Die Grundlagenforschung zur Mistel erbrachte in den letzten Jahren umfangreiche Daten zu ihrer Wirkung und Wirksamkeit. Analysen der Inhaltsstoffe zeigen zytotoxisch und immunmodulierend wirkende Mistellektine und Viscotoxine. Polysaccharide und Membranlipide der Mistel weisen immunmodulierende und –stimulierende Effekte auf. Ferner zeigt sich ein deutlich überadditiver Effekt des Mistelgesamtextraktes gegenüber seinen Einzelkomponenten. Insgesamt stellt der Mistelgesamtextrakt ein Substanzgemisch aus mehr als 1000 Einzelkomponenten dar, deren Hauptkomponenten wesentliche antitumoröse und gleichzeitig roborierende und stimulierende Effekte für den Organismus besitzen [Übersicht bei ( 4 )].

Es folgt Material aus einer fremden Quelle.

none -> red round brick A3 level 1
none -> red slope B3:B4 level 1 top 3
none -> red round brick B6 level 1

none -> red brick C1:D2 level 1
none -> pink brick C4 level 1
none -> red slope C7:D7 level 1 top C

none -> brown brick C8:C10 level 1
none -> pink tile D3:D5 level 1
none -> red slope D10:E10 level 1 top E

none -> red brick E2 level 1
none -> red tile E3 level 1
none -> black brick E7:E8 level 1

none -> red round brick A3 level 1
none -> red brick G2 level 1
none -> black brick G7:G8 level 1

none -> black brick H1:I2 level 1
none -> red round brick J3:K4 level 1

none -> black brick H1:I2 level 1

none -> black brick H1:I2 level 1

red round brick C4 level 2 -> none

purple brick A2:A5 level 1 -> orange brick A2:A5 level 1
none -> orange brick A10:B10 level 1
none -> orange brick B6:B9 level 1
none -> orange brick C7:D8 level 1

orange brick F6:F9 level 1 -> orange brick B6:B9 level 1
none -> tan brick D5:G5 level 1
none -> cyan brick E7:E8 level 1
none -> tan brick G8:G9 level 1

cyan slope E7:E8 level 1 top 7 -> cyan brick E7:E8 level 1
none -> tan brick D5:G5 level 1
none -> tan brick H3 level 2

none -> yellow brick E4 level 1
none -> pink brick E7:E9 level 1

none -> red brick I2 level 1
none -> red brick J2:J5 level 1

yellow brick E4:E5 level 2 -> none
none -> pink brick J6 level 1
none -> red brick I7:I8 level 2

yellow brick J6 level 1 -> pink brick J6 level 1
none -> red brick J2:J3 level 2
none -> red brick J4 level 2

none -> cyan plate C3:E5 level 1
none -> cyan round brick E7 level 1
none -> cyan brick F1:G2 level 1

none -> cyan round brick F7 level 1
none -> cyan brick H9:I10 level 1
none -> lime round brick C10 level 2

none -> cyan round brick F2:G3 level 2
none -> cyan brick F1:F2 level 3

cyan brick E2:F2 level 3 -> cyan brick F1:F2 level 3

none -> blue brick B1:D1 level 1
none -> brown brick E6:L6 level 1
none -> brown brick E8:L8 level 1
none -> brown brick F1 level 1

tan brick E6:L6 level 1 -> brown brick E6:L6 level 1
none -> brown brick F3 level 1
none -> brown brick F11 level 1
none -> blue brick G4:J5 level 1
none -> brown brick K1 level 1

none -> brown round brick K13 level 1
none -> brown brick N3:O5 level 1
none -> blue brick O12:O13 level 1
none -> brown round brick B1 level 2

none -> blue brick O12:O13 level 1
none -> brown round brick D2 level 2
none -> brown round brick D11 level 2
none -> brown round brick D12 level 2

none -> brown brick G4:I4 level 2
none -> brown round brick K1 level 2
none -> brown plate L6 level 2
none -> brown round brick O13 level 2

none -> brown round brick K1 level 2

Die Datenlage zur Misteltherapie
Klinische Daten zum Einsatz von Mistelgesamtextrakten liegen für verschiedenen Tumorentitäten vor. Dabei handelt es sich häufig um retrospektive und nur wenige prospektive Studien sowie Kohortenstudien. Ein systematisches Review über 24 prospektive Studien, von denen 17 Studien randomisiert waren, und über 38 Kohortenstudien kommt zu einer positiven Beurteilung der Wirksamkeit der Mistel bzgl. einer signifikanten Lebensverlängerung (9 Studien) und einer Verbesserung der Lebensqualität (3 Studien). Keine Studie zeigte ein signifikant negatives Ergebnis und nur eine Studie wies einen negativen Trend bzgl. des Surrogatmarkers „krankheitsfreies Überleben“ auf. Eine in 2003 publizierte prospektive, multizentrisch, randomisierte und kontrollierte Studie von Piao et al. zeigte einen signifikanten positiven Effekt auf die Lebensqualität und die Reduktion von unerwünschten Wirkungen bei Standardchemotherapie, wenn die Mistel adjuvant zu einer Chemotherapie bei Mamma-, Ovarial- oder nicht-kleinzelligen Bronchialkarzinom s.c. appliziert wurde ( 5 ).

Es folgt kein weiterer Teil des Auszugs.